WHAT YOU SHOULD DO:
In the lines from the one with "hier kijk je uit over de Atlantische Oceaan" through the end of the material, swap "prachtige" for "schitterende" and write out only those lines, leaving everything else unchanged.

RECORDS FOR THIS TASK:
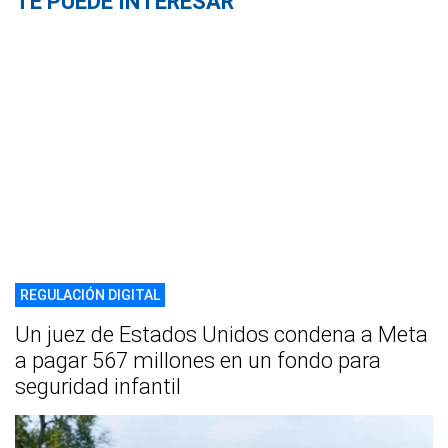
TE PUEDE INTERESAR
REGULACIÓN DIGITAL
Un juez de Estados Unidos condena a Meta
a pagar 567 millones en un fondo para
seguridad infantil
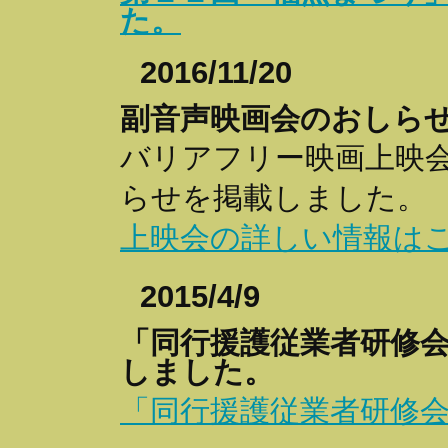
た。
2016/11/20
副音声映画会のおしら
バリアフリー映画上映
らせを掲載しました。
上映会の詳しい情報は
2015/4/9
「同行援護従業者研修
しました。
「同行援護従業者研修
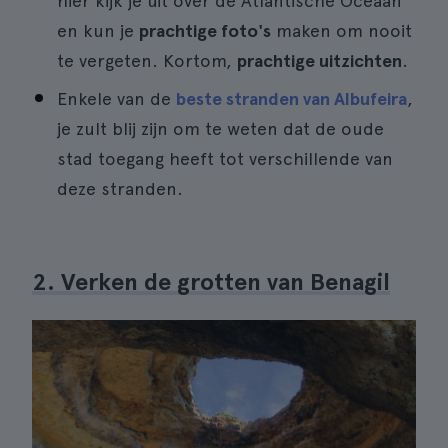
hier kijk je uit over de Atlantische Oceaan
en kun je
prachtige foto's
maken om nooit
te vergeten. Kortom,
prachtige uitzichten
.
Enkele van de
beste stranden van Albufeira
,
je zult blij zijn om te weten dat de oude
stad toegang heeft tot verschillende van
deze stranden.
2. Verken de grotten van Benagil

TASK SOLUTION:
hier kijk je uit over de Atlantische Oceaan
en kun je
schitterende foto's
maken om nooit
te vergeten. Kortom,
schitterende uitzichten
.
Enkele van de
beste stranden van Albufeira
,
je zult blij zijn om te weten dat de oude
stad toegang heeft tot verschillende van
deze stranden.
2. Verken de grotten van Benagil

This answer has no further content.